[Supplied information — start]

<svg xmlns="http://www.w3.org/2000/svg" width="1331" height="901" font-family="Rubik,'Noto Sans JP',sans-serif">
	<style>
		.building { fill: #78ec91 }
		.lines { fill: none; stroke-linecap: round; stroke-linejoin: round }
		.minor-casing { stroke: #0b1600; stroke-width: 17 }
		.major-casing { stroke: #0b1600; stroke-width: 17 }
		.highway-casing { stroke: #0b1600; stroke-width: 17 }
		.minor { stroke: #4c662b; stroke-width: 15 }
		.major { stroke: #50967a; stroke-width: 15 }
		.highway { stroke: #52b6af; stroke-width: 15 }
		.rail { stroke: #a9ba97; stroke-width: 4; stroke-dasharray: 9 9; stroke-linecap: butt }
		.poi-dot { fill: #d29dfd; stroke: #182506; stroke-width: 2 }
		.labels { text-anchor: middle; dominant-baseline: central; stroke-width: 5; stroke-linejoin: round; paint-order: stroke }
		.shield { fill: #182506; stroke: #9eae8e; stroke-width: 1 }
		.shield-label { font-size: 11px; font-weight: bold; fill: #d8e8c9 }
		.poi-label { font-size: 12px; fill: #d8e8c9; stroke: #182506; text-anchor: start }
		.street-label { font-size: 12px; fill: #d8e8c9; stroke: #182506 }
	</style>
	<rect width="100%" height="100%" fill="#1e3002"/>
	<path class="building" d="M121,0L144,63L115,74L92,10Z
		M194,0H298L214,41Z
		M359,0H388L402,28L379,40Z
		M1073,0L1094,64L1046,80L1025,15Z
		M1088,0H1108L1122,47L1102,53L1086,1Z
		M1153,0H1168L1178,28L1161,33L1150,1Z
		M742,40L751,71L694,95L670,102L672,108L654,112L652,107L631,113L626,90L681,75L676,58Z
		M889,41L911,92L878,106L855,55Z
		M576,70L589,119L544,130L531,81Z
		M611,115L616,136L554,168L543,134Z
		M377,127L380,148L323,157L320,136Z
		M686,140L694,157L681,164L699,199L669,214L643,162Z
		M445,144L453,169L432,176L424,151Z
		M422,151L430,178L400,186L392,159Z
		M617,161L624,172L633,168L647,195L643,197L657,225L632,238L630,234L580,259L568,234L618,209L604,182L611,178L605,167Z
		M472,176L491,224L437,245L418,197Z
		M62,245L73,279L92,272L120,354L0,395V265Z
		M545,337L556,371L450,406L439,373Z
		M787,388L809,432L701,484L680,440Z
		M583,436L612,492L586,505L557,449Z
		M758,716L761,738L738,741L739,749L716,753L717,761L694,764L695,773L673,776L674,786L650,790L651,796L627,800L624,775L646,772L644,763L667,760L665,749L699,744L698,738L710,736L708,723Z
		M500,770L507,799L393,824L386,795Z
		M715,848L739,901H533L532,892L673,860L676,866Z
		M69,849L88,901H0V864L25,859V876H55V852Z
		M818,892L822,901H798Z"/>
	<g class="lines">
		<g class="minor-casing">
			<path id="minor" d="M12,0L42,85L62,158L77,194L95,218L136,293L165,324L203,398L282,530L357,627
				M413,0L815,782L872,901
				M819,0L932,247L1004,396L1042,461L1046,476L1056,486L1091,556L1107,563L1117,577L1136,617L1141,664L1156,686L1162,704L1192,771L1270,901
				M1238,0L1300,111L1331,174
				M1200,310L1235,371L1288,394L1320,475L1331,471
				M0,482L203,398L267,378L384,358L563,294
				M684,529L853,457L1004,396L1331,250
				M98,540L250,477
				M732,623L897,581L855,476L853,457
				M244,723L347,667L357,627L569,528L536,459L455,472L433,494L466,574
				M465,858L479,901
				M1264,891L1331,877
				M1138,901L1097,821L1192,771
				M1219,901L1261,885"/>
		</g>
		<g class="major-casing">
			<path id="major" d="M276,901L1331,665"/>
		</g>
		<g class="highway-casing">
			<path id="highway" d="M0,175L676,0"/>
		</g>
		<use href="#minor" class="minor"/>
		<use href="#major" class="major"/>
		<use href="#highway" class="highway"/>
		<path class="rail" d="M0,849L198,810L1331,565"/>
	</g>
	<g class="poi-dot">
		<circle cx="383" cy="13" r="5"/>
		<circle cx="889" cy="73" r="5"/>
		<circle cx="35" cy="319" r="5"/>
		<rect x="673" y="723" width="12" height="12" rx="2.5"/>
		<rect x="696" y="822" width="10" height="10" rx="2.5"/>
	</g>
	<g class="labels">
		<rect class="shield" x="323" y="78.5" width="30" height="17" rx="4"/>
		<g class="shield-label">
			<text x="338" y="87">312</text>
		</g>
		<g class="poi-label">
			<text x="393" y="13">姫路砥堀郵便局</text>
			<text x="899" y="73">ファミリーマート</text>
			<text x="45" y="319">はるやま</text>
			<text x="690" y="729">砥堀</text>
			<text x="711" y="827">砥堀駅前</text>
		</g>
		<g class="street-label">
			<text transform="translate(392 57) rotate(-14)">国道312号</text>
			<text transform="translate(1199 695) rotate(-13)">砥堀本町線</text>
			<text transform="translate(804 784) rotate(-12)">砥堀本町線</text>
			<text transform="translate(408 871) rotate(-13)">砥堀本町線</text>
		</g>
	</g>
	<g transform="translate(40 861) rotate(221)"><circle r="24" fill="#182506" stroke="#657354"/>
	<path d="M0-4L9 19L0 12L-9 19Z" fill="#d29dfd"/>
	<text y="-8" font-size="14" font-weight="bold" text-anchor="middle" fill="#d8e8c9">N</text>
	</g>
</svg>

[Supplied information — finish]

In the data above, find each line where the string "lines" appears, then copy it.

		.lines { fill: none; stroke-linecap: round; stroke-linejoin: round }
	<g class="lines">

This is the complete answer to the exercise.